Three Ways to Express Your Gratitude. As we approach Thanksgiving as a nation, I am inviting you to do three things: 

  1. Write a hand-written note to your spiritual leader and express your heart to them in your own words and in your own handwriting. A handwritten note is where you take a card or a piece of paper and find an envelope and put a stamp on it and put it in the slow-paced mail. I can personally guarantee you that your note will be like apples of gold in settings of silver and it will bring a wave of grace, comfort, cure and care to your spiritual leaders. Trust me on this. It will have far, far, more benefits than you can possibly understand. Why, because you may not be a pastor or a spiritual leader and their life might really be unknown to you, if the truth be told. An email is not the same and by all means, do not send a text to express your thanksgiving on this level. It will not reach their soul. It will not.

  2. On an upcoming time of worship, go up to your pastor. Some of you will have to work your way through body guards and “handlers” (yes, it’s true) but go ahead and try. Look in their eyes and express verbally your gratitude to them and for them. Stand in the line. Wait your turn. Choose to be grateful and just do it. It’s an extraordinarily busy time for pastors and leaders. Advent services. Year end stuff. Multiple Christmas Eve services ( by the way, have you thought about the fact that your church, if it has multiple Christmas Eve services, does not allow the pastor to have that day or often Christmas day with their own family?) I think what I’m asking for is some consideration. Some love and some gratitude.

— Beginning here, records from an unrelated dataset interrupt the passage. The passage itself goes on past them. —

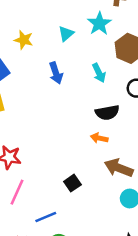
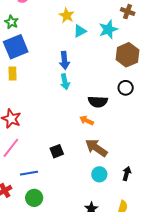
yellow star: (24, 40) -> (67, 15), moved
cyan arrow: (99, 73) -> (65, 82), moved

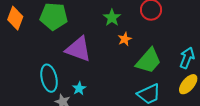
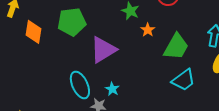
purple triangle: (78, 49) -> (103, 50), turned -40

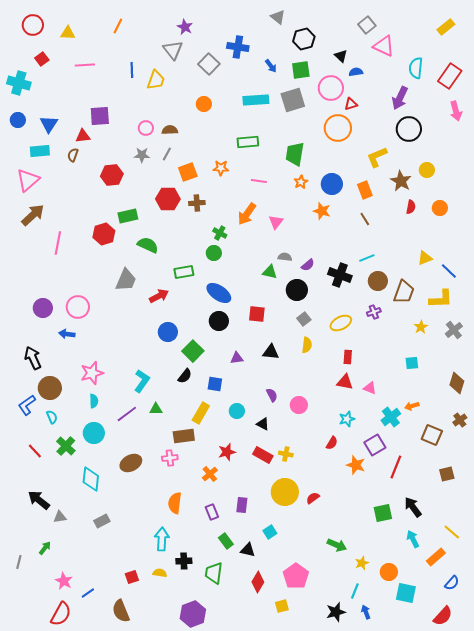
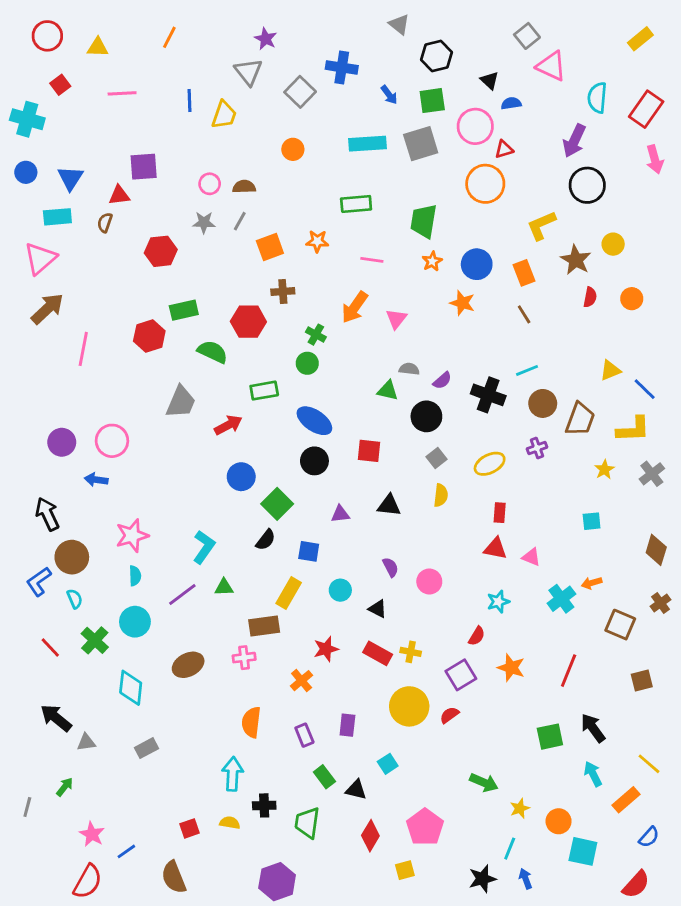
red hexagon: (168, 199) -> (248, 322), moved
purple square: (375, 445) -> (461, 675), moved

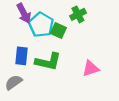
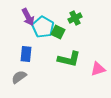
green L-shape: (48, 62) -> (69, 59), moved
pink triangle: (91, 69) -> (98, 69), moved

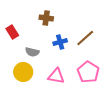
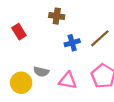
gray semicircle: (32, 52) -> (41, 72), moved
yellow circle: (23, 72) -> (21, 83), moved

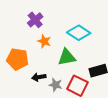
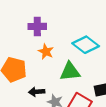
purple cross: (35, 20) -> (37, 26), turned 35

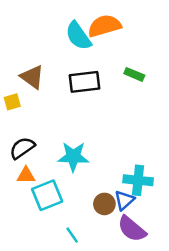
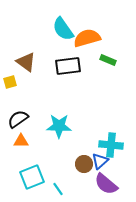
orange semicircle: (104, 26) -> (87, 38), moved
cyan square: (47, 195) -> (32, 177), moved

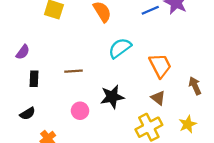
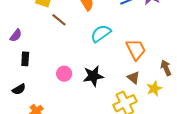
brown line: (74, 71) -> (59, 20), moved, turned 42
pink circle: (80, 111) -> (64, 74), moved
yellow star: (188, 124) -> (154, 88), moved

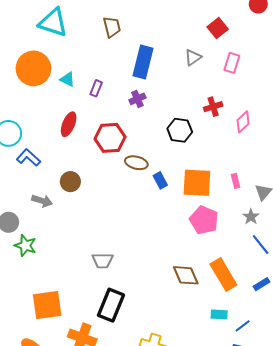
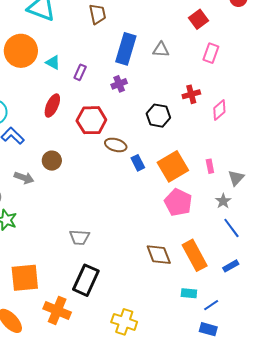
gray triangle: (193, 57) -> (161, 50), moved, turned 36
orange square: (197, 183) -> (173, 166), turned -36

  3. Ask your Pastor or spiritual leader, this question this upcoming season. “What do you need?” or “How can I help you in ministry this season?” Your interest; your initiative will be like balm to their soul. Often pastor’s feel guilty for having to ask us all the time to do stuff. Volunteer. Serve. Show up.

  Here are some more considerations you can think about and explore that will help your pastors and spiritual leaders. 

  1. Build a sabbatical policy for your pastors. Give them time off for rest and renewal. They need it and they and the church will be the better for it. We can help you with some resources if you need them. Ask.

  2. Encourage your pastor to take their entire vacation allowance at one time. Every pastor needs a month off; and a full month off looks like this: it takes a week to come down off the steroid of work. The second week is rest. The third week is deep soul renewal and the fourth week is where the gift of being off and away is really experienced. Asking a pastor to be on for 50 weeks a year is simply too much and unrealistic. Give grace and grace will be returned.

  3. Encourage your pastor to take one whole and complete day a month as a “soul care day.” We have some resources to help a leader know what to do rather with a whole day alone with God. It does not take a PhD to know how to spend a day with God. It’s actually simple and really rewarding.

  4. Make sure your pastor is paid on the level and in the way as the majority of the church. That’s important but often ignored. Every pastor I know is worth their wage and the vast majority works very hard and very well.

  5. Make sure you choose one of the three suggestions I offered above this Thanksgiving/Advent season.

A Short Blessing for Pastors: May God bless the souls of our pastors. May the grace of the Father be given to you in the deep places of your hearts where you need it most! May the love of Jesus Christ hold you together as you seek to hold others together. May the Spirit of God brood over you to help you realize that you are not alone—never alone. May you learn to humbly learn to be human and to remain human all the days of your life for human is what you are and it all you need to be. You are enough! Amen.